[Excerpt from a dataset]
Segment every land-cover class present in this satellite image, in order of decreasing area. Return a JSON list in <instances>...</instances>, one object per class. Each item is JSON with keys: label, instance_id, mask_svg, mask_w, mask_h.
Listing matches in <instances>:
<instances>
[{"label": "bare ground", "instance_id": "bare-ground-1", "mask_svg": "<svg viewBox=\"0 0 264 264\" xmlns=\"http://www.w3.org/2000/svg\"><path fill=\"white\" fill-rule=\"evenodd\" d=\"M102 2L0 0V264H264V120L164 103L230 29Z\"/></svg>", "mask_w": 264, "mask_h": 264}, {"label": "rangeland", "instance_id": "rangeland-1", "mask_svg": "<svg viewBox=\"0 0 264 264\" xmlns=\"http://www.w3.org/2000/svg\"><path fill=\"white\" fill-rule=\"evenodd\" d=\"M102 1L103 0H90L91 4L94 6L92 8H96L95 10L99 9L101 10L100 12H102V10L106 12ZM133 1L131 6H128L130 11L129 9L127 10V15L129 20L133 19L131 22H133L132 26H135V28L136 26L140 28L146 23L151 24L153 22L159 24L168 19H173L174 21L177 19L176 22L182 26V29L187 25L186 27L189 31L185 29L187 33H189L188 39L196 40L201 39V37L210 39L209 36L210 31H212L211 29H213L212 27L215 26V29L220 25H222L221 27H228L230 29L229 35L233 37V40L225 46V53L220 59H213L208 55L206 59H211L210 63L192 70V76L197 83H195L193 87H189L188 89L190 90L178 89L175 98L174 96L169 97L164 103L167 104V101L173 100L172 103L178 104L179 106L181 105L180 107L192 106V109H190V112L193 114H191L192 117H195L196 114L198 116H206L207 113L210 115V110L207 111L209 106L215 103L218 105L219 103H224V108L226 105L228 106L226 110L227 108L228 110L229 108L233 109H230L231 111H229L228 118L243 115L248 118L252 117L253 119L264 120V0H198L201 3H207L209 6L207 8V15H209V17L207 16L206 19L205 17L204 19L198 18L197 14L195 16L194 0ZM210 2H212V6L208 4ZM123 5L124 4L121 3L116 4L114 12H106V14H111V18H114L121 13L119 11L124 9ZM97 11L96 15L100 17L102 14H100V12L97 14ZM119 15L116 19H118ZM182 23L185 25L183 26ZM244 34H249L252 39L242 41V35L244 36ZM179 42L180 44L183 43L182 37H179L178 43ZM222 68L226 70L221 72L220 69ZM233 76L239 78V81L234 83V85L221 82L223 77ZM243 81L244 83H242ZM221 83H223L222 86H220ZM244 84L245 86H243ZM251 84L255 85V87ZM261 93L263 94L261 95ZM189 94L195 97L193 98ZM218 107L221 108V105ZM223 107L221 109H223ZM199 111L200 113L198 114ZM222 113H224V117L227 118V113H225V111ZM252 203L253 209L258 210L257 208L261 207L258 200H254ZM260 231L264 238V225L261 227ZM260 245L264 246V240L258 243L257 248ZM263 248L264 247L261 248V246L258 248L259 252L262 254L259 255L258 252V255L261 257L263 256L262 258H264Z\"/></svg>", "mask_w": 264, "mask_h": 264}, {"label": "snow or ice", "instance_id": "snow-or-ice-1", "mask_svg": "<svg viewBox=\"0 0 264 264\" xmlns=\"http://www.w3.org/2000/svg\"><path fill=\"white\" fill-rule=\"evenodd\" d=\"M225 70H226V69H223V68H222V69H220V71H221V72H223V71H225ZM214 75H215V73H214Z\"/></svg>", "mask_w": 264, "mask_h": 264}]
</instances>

- **Problem**:
Count the lines of the records above that contain the string "instances". Reply with the number only.

- **The reply**:
4